Bower Cleans Up Nicely

To say the Hornets did not appear lost this March would have been a lie. The James Posey signing froze out any financial flexibility, the Tyson Chandler injury rendered useless a valuable trade asset, and the economic climate ensured that events would only spiral further out of control. Ownership felt like it may have been well past its budget, the salary cap and luxury tax were both sure to shrink, and trading players to alleviate that financial burden- for example, Chandler- would have left glaring holes across the roster, with no money to fill them. The front office had come to the edge of a precipice, liable to fall off at any moment, at the mercy of the winds of the NBA.

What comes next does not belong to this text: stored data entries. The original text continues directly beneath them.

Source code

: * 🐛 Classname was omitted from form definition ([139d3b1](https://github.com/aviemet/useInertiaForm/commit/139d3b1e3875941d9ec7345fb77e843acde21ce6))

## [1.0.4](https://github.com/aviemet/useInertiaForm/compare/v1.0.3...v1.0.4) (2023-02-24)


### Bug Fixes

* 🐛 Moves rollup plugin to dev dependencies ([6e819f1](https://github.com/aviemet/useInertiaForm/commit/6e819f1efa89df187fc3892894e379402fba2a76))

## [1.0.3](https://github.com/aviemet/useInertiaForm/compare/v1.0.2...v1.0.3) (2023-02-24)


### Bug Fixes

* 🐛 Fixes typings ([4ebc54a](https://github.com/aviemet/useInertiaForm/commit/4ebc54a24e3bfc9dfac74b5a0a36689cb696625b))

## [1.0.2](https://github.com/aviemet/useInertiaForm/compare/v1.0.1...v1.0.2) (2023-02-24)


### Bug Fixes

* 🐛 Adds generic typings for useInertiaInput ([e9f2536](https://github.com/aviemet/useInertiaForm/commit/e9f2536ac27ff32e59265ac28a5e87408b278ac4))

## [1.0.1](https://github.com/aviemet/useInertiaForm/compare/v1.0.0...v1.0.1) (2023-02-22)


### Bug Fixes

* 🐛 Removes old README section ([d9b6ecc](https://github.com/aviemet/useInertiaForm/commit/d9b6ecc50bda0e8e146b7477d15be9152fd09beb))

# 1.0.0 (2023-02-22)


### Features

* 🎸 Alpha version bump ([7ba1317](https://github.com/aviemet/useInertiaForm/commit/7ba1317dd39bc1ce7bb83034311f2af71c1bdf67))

So the events of the past week came as nothing short of stunning. The longer the Chandler situation lasted, the likelier the Hornets were to put the "dump" in salary dump.

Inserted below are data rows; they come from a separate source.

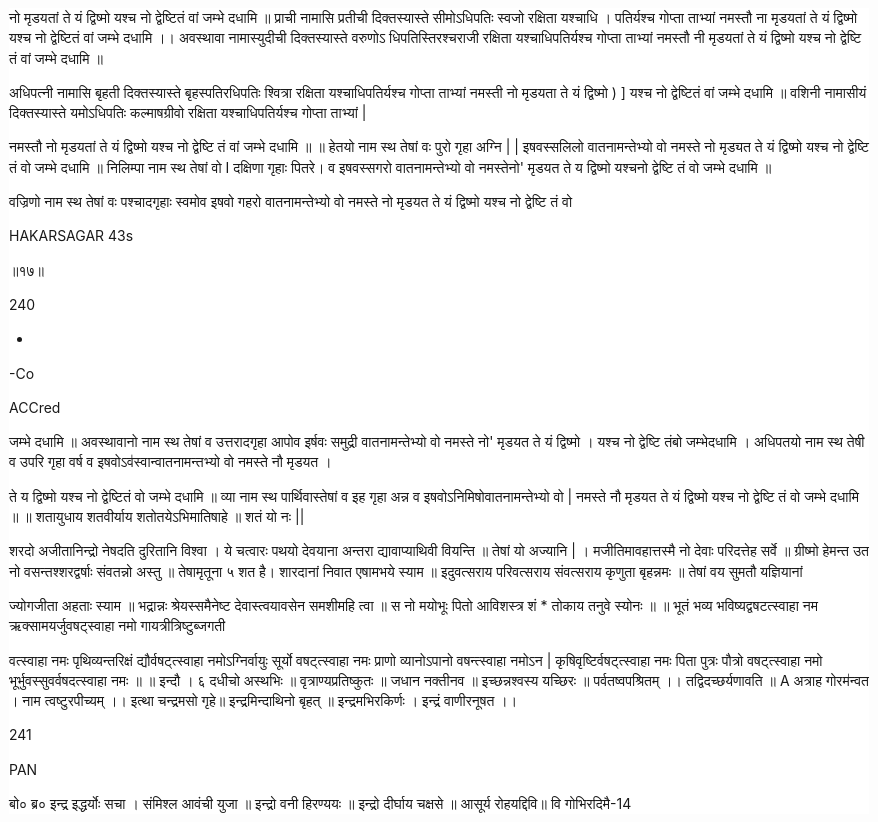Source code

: नो मृडयतां ते यं द्विष्मो यश्च नो द्वेष्टितं वां जम्भे दधामि ॥ प्राची नामासि प्रतीची दिक्तस्यास्ते सीमोऽधिपतिः स्वजो रक्षिता यश्चाधि । पतिर्यश्च गोप्ता ताभ्यां नमस्तौ ना मृडयतां ते यं द्विष्मो यश्च नो द्वेष्टितं वां जम्भे दधामि ।। अवस्थावा नामास्युदीची दिक्तस्यास्ते वरुणोऽ धिपतिस्तिरश्चराजी रक्षिता यश्चाधिपतिर्यश्च गोप्ता ताभ्यां नमस्तौ नी मृडयतां ते यं द्विष्मो यश्च नो द्वेष्टि तं वां जम्भे दधामि ॥

अधिपत्नी नामासि बृहती दिक्तस्यास्ते बृहस्पतिरधिपतिः श्वित्रा रक्षिता यश्चाधिपतिर्यश्च गोप्ता ताभ्यां नमस्ती नो मृडयता ते यं द्विष्मो ) ] यश्च नो द्वेष्टितं वां जम्भे दधामि ॥ वशिनी नामासीयं दिक्तस्यास्ते यमोऽधिपतिः कल्माषग्रीवो रक्षिता यश्चाधिपतिर्यश्च गोप्ता ताभ्यां |

नमस्तौ नो मृडयतां ते यं द्विष्मो यश्च नो द्वेष्टि तं वां जम्भे दधामि ॥ ॥ हेतयो नाम स्थ तेषां वः पुरो गृहा अग्नि | | इषवस्सलिलो वातनामन्तेभ्यो वो नमस्ते नो मृड्यत ते यं द्विष्मो यश्च नो द्वेष्टि तं वो जम्भे दधामि ॥ निलिम्पा नाम स्थ तेषां वो I दक्षिणा गृहाः पितरे। व इषवस्सगरो वातनामन्तेभ्यो वो नमस्तेनो' मृडयत ते य द्विष्मो यश्चनो द्वेष्टि तं वो जम्भे दधामि ॥

वज्रिणो नाम स्थ तेषां वः पश्चादगृहाः स्वमोव इषवो गहरो वातनामन्तेभ्यो वो नमस्ते नो मृडयत ते यं द्विष्मो यश्च नो द्वेष्टि तं वो

HAKARSAGAR 43s

॥१७॥

240

-

-Co

ACCred

जम्भे दधामि ॥ अवस्थावानो नाम स्थ तेषां व उत्तरादगृहा आपोव इर्षवः समुद्री वातनामन्तेभ्यो वो नमस्ते नो' मृडयत ते यं द्विष्मो । यश्च नो द्वेष्टि तंबो जम्भेदधामि । अधिपतयो नाम स्थ तेषी व उपरि गृहा वर्ष व इषवोऽव॑स्वान्वातनामन्तभ्यो वो नमस्ते नौ मृडयत ।

ते य द्विष्मो यश्च नो द्वेष्टितं वो जम्भे दधामि ॥ व्या नाम स्थ पार्थिवास्तेषां व इह गृहा अन्न व इषवोऽनिमिषोवातनामन्तेभ्यो वो | नमस्ते नौ मृडयत ते यं द्विष्मो यश्च नो द्वेष्टि तं वो जम्भे दधामि ॥ ॥ शतायुधाय शतवीर्याय शतोतयेऽभिमातिषाहे ॥ शतं यो नः ||

शरदो अजीतानिन्द्रो नेषदति दुरितानि विश्वा । ये चत्वारः पथयो देवयाना अन्तरा द्यावाप्याथिवी वियन्ति ॥ तेषां यो अज्यानि | । मजीतिमावहात्तस्मै नो देवाः परिदत्तेह सर्वे ॥ ग्रीष्मो हेमन्त उत नो वसन्तश्शरद्वर्षाः संवतन्नो अस्तु ॥ तेषामृतूना ५ शत है। शारदानां निवात एषामभये स्याम ॥ इदुवत्सराय परिवत्सराय संवत्सराय कृणुता बृहन्नमः ॥ तेषां वय सुमतौ यज्ञियानां

ज्योगजीता अहताः स्याम ॥ भद्रान्नः श्रेयस्समैनेष्ट देवास्त्वयावसेन समशीमहि त्वा ॥ स नो मयोभूः पितो आविशस्त्र शं * तोकाय तनुवे स्योनः ॥ ॥ भूतं भव्य भविष्यद्वषटत्स्वाहा नम ऋक्सामयर्जुवषट्स्वाहा नमो गायत्रीत्रिष्टुब्जगती

वत्स्वाहा नमः पृथिव्यन्तरिक्षं द्यौर्वषट्त्स्वाहा नमोऽग्निर्वायुः सूर्यो वषट्त्स्वाहा नमः प्राणो व्यानोऽपानो वषन्त्स्वाहा नमोऽन | कृषिवृष्टिर्वषट्त्स्वाहा नमः पिता पुत्रः पौत्रो वषट्त्स्वाहा नमो भूर्भुवस्सुवर्वषदत्स्वाहा नमः ॥ ॥ इन्दौ । ६ दधीचो अस्थभिः ॥ वृत्राण्यप्रतिष्कुतः ॥ जधान नक्तीनव ॥ इच्छन्नश्वस्य यच्छिरः ॥ पर्वतष्वपश्रितम् ।। तद्विदच्छर्यणावति ॥ A अत्राह गोरम॑न्वत । नाम त्वष्टुरपीच्यम् ।। इत्था चन्द्रमसो गृहे॥ इन्द्रमिन्दाथिनो बृहत् ॥ इन्द्रमभिरकिर्णः । इन्द्रं वाणीरनूषत ।।

241

PAN

बो० ब्र० इन्द्र इद्धर्योः सचा । संमिश्ल आवंची युजा ॥ इन्द्रो वनी हिरण्ययः ॥ इन्द्रो दीर्घाय चक्षसे ॥ आसूर्य रोहयद्दिवि॥ वि गोभिरदिमै-14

And yet they defied the odds. Nearly six months after trading for Chris Wilcox, they found a more established, offensively and defensively more complete player in Emeka Okafor. Unlike Wilcox, who could have bounced on the 1st of June, Okafor will be around until at least 2013, possibly 2014. Saying farewell to Tyson Chandler will be a difficult process for sure. Personally, I don't think it's going to hit me until the first time I open up League Pass and see him in that awful grey purple jersey. But it makes so much sense organizationally, and that's what Jeff Bower is paid to do. We traded a valuable but potentially highly risky asset for a real known entity. I won't sit here and say high risk, high reward for constancy is always the best strategy, period.

But for a team peering over the cliff, swaying back and forth, fantastically unsure of its next step? That we jettisoned uncertainty and acquired certainty simultaneously seems, to some degree, quite quixotic, quite impossible.

It's not that we traded Chandler for Okafor, and that is inherently some super awesome unfair deal. Perhaps there is some evidence that Okafor would be the better bet moving forwards (there is), but to confidently assert that one player will obviously vastly outplay the other is silly. No, forget Charlotte and Tyson for a second; the impossibleness of this trade stems from our perspective alone. We sought stability where every option seemed to be a straight salary dump, certain to sink us further into frailty and weakness. We sought talent where every team would fight tooth and nail to eschew parting with its own. Out of nowhere, we got both. Then there's my favorite aspect, the one I haven't seen mentioned often. As a methodical, half-court team, we got a player with legitimate, half-court post moves. Sure Tyson could run, but how often were we really running? Twenty seven teams were leaving us in the dust. It looks time to embrace who we really are, and Okafor could be the catalyst to that metamorphosis.

Then there's the matter of Ike Diogu. There were three guys I put on my summer shopping list that I really, really wanted: Ike, Drew Gooden, and Chris Wilcox. Just based on his performance on the floor, Diogu deserves NBA minutes, and the Hornets were wise to appreciate that. He's been put in a series of unfortunate situations, deadening his playing time and value. Surely there will be many more rehashed arguments all summer about Diogu. He's too small, he's too fat, he can't play defense. He's also one of the most undervalued, super efficient scoring bigs in the league right now. He's young, and this will be his first real chance in the NBA- Don Nelson stifled him with the Warriors, he was hurt before he could make an impact in Indiana, and the Blazers had absolutely no need for another big. Personally, I've been on the Ikechukwa Train since Golden State drafted him, and I'm not about to get off now.

In a matter of days, we've been guaranteed at least three legitimate front court options, saved nearly 2 million for the year's cap calculations, and virtually mandated that filler big men won't be receiving significant roles.

Really, the front office this week brings to mind one of my all-time favorite NBA quotes, fittingly given by Emeka Okafor after a Charlotte loss: "It's like they were using cheat codes or something."

We slipped into this tunnel suddenly and unknowingly, but hey look, there's the light.